The first issue is establishing the dimensions of the buffered image. The best way to do that is to examine the feedback component. That will give us a couple of lines of code that look like this:
    int width = feedback.getWidth();
    int height = feedback.getHeight();
The problem with this is that the feedback window may not have been realized. A component is realized when it has determined the state it will be in when displayed, mostly its position and dimensions, but also anything that it may inherit from ancestors in its window hierarchy. Until a window has be realized we can not trust the values returned by getWidth and getHeight. The best way to ensure a component is fully realized is to add it to a JPanel configured with a layout manager, add the panel to a window hierarchy rooted in a top-level window (a JFrame or JDialog) and then pack the top-level window. If we invoke getPanel in the FontEditor we will get a JPanel containing the feedback window. Now we can add the panel to a JFrame, and pack the frame. We’ll have a helper method to do this:

private void realizeGUI()

:: DATA EXCERPT ::

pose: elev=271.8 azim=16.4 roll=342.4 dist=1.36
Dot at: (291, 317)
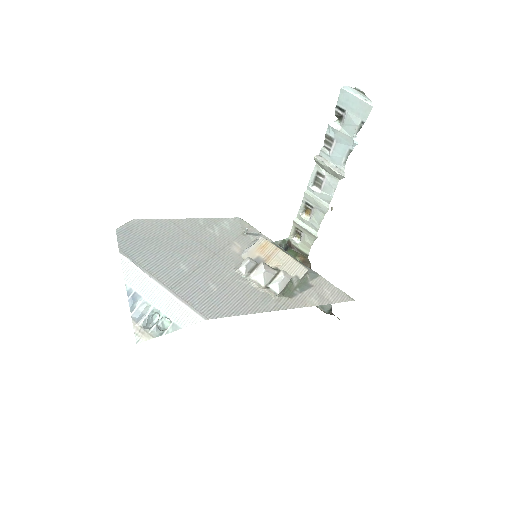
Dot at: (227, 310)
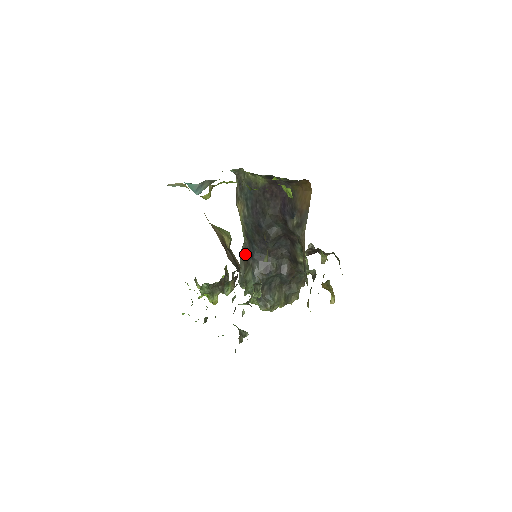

:: WORK INSTRUCTIONS ::
Answer these about the passage on the buffered image's dimensions:
(a) Which two methods are called on the feedback component to get its dimensions?
(b) Which two kinds of top-level window does the passage name as possible roots of the window hierarchy?
(c) What does invoking getPanel in the FontEditor return?

:: FINAL RESULT ::
(a) getWidth and getHeight.
(b) A JFrame or a JDialog.
(c) A JPanel containing the feedback window.